In his obit in the New York Times, they characterized his work: “Despite his challenges to the Church’s teachings, Father Cozzens was not a rogue priest, but rather a loyalist who remained in good standing.  He said his writings sprang from his love for the Church and a desire to make it healthier.” 

Despite his great academic accomplishments and international notoriety, Fr. Mahoney reminded the funeral congregants of Fr. Don’s great humanity as well.  Fr. Mahoney shared that the two had taken in the Irish movie, “Belfast,” at the Cedar-Lee theatre shortly before his death. Afterwards, they went next door for some supper, where Cozzen’s ordered a plate of ribs. 

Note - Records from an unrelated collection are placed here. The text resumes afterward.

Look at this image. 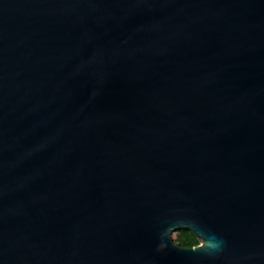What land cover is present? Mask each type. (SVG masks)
<instances>
[{"label":"water","instance_id":"water-1","mask_svg":"<svg viewBox=\"0 0 264 264\" xmlns=\"http://www.w3.org/2000/svg\"><path fill=\"white\" fill-rule=\"evenodd\" d=\"M0 264H264V0H0Z\"/></svg>","mask_w":264,"mask_h":264},{"label":"trees","instance_id":"trees-1","mask_svg":"<svg viewBox=\"0 0 264 264\" xmlns=\"http://www.w3.org/2000/svg\"><path fill=\"white\" fill-rule=\"evenodd\" d=\"M180 238L177 245L183 248H191L197 245V241L190 231L181 229L179 230Z\"/></svg>","mask_w":264,"mask_h":264},{"label":"rangeland","instance_id":"rangeland-1","mask_svg":"<svg viewBox=\"0 0 264 264\" xmlns=\"http://www.w3.org/2000/svg\"><path fill=\"white\" fill-rule=\"evenodd\" d=\"M170 237H171L174 244H178L179 238H180L179 231L172 233Z\"/></svg>","mask_w":264,"mask_h":264}]
</instances>
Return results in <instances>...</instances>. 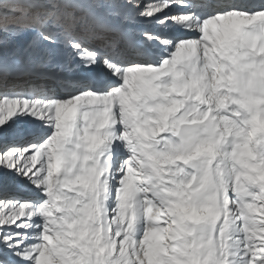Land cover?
<instances>
[{"label": "snow or ice", "instance_id": "snow-or-ice-1", "mask_svg": "<svg viewBox=\"0 0 264 264\" xmlns=\"http://www.w3.org/2000/svg\"><path fill=\"white\" fill-rule=\"evenodd\" d=\"M0 264H264V0H0Z\"/></svg>", "mask_w": 264, "mask_h": 264}]
</instances>
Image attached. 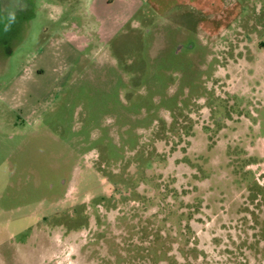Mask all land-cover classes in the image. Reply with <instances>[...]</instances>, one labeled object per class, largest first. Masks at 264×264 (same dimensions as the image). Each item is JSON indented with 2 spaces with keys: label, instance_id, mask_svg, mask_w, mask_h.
<instances>
[{
  "label": "rangeland",
  "instance_id": "obj_1",
  "mask_svg": "<svg viewBox=\"0 0 264 264\" xmlns=\"http://www.w3.org/2000/svg\"><path fill=\"white\" fill-rule=\"evenodd\" d=\"M264 0H0V264H264Z\"/></svg>",
  "mask_w": 264,
  "mask_h": 264
},
{
  "label": "trees",
  "instance_id": "obj_2",
  "mask_svg": "<svg viewBox=\"0 0 264 264\" xmlns=\"http://www.w3.org/2000/svg\"><path fill=\"white\" fill-rule=\"evenodd\" d=\"M260 47H264V41L262 43H260Z\"/></svg>",
  "mask_w": 264,
  "mask_h": 264
}]
</instances>
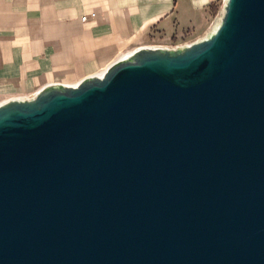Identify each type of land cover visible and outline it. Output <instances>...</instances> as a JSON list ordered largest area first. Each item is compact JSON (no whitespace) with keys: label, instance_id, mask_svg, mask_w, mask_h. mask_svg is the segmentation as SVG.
Here are the masks:
<instances>
[{"label":"water","instance_id":"water-1","mask_svg":"<svg viewBox=\"0 0 264 264\" xmlns=\"http://www.w3.org/2000/svg\"><path fill=\"white\" fill-rule=\"evenodd\" d=\"M0 264H264V0L1 104Z\"/></svg>","mask_w":264,"mask_h":264},{"label":"crops","instance_id":"crops-1","mask_svg":"<svg viewBox=\"0 0 264 264\" xmlns=\"http://www.w3.org/2000/svg\"><path fill=\"white\" fill-rule=\"evenodd\" d=\"M214 2L0 0V104L78 83L140 47L174 48L173 35L203 24Z\"/></svg>","mask_w":264,"mask_h":264},{"label":"rangeland","instance_id":"rangeland-1","mask_svg":"<svg viewBox=\"0 0 264 264\" xmlns=\"http://www.w3.org/2000/svg\"><path fill=\"white\" fill-rule=\"evenodd\" d=\"M225 0H215L209 11H206V17L203 24L196 26L192 25L182 31H178L170 40V44L177 47L188 45L193 42L205 39L212 31L214 23L220 17L222 6ZM202 11V9L200 8ZM75 82L72 83L75 84Z\"/></svg>","mask_w":264,"mask_h":264},{"label":"bare ground","instance_id":"bare-ground-1","mask_svg":"<svg viewBox=\"0 0 264 264\" xmlns=\"http://www.w3.org/2000/svg\"><path fill=\"white\" fill-rule=\"evenodd\" d=\"M218 22H219V18H218L217 21L214 23L213 30L216 28ZM131 52H132V51L123 54V55L120 56L117 60H119V59H121V58H124V57L128 56ZM117 60H115V61H117ZM115 61H114V62H115ZM114 62H112V63H114ZM112 63H111V64H112ZM111 64H109V65L107 66V68H108ZM107 68H106V69H107ZM106 69H105L103 72H101L100 74H94V75H91V76H102L103 73L106 71ZM87 77H88V76H87ZM85 78H86V77H85ZM79 82H80V81H79ZM76 84H78V83H76ZM76 84H74V85H72V86H75ZM4 103H5V102H4ZM1 104H3V103H1ZM1 104H0V105H1Z\"/></svg>","mask_w":264,"mask_h":264},{"label":"built area","instance_id":"built-area-1","mask_svg":"<svg viewBox=\"0 0 264 264\" xmlns=\"http://www.w3.org/2000/svg\"><path fill=\"white\" fill-rule=\"evenodd\" d=\"M83 20H84V18H83Z\"/></svg>","mask_w":264,"mask_h":264}]
</instances>
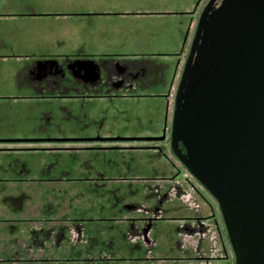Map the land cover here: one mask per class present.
Listing matches in <instances>:
<instances>
[{"label": "rangeland", "instance_id": "obj_1", "mask_svg": "<svg viewBox=\"0 0 264 264\" xmlns=\"http://www.w3.org/2000/svg\"><path fill=\"white\" fill-rule=\"evenodd\" d=\"M209 1L0 0V264H236L171 145Z\"/></svg>", "mask_w": 264, "mask_h": 264}, {"label": "water", "instance_id": "obj_2", "mask_svg": "<svg viewBox=\"0 0 264 264\" xmlns=\"http://www.w3.org/2000/svg\"><path fill=\"white\" fill-rule=\"evenodd\" d=\"M217 1L199 19L171 145L217 199L236 264H264V0Z\"/></svg>", "mask_w": 264, "mask_h": 264}]
</instances>
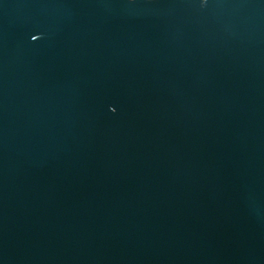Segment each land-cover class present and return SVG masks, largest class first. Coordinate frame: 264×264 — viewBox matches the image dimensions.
Returning a JSON list of instances; mask_svg holds the SVG:
<instances>
[{
    "label": "water",
    "instance_id": "obj_1",
    "mask_svg": "<svg viewBox=\"0 0 264 264\" xmlns=\"http://www.w3.org/2000/svg\"><path fill=\"white\" fill-rule=\"evenodd\" d=\"M0 264H264V0H0Z\"/></svg>",
    "mask_w": 264,
    "mask_h": 264
}]
</instances>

Mahoney mentioned it is hard to eat ribs in a formal manner without getting covered in sauce; Cozzens was no exception. Mahoney shared he will always have that last image of him with sauce on his face, with a smile and happy.  This fully alive picture painted by Mahoney was a great book end to my initial image of Fr. Don in a lively game of basketball as a ‘walk of life’ to be remembered and celebrated.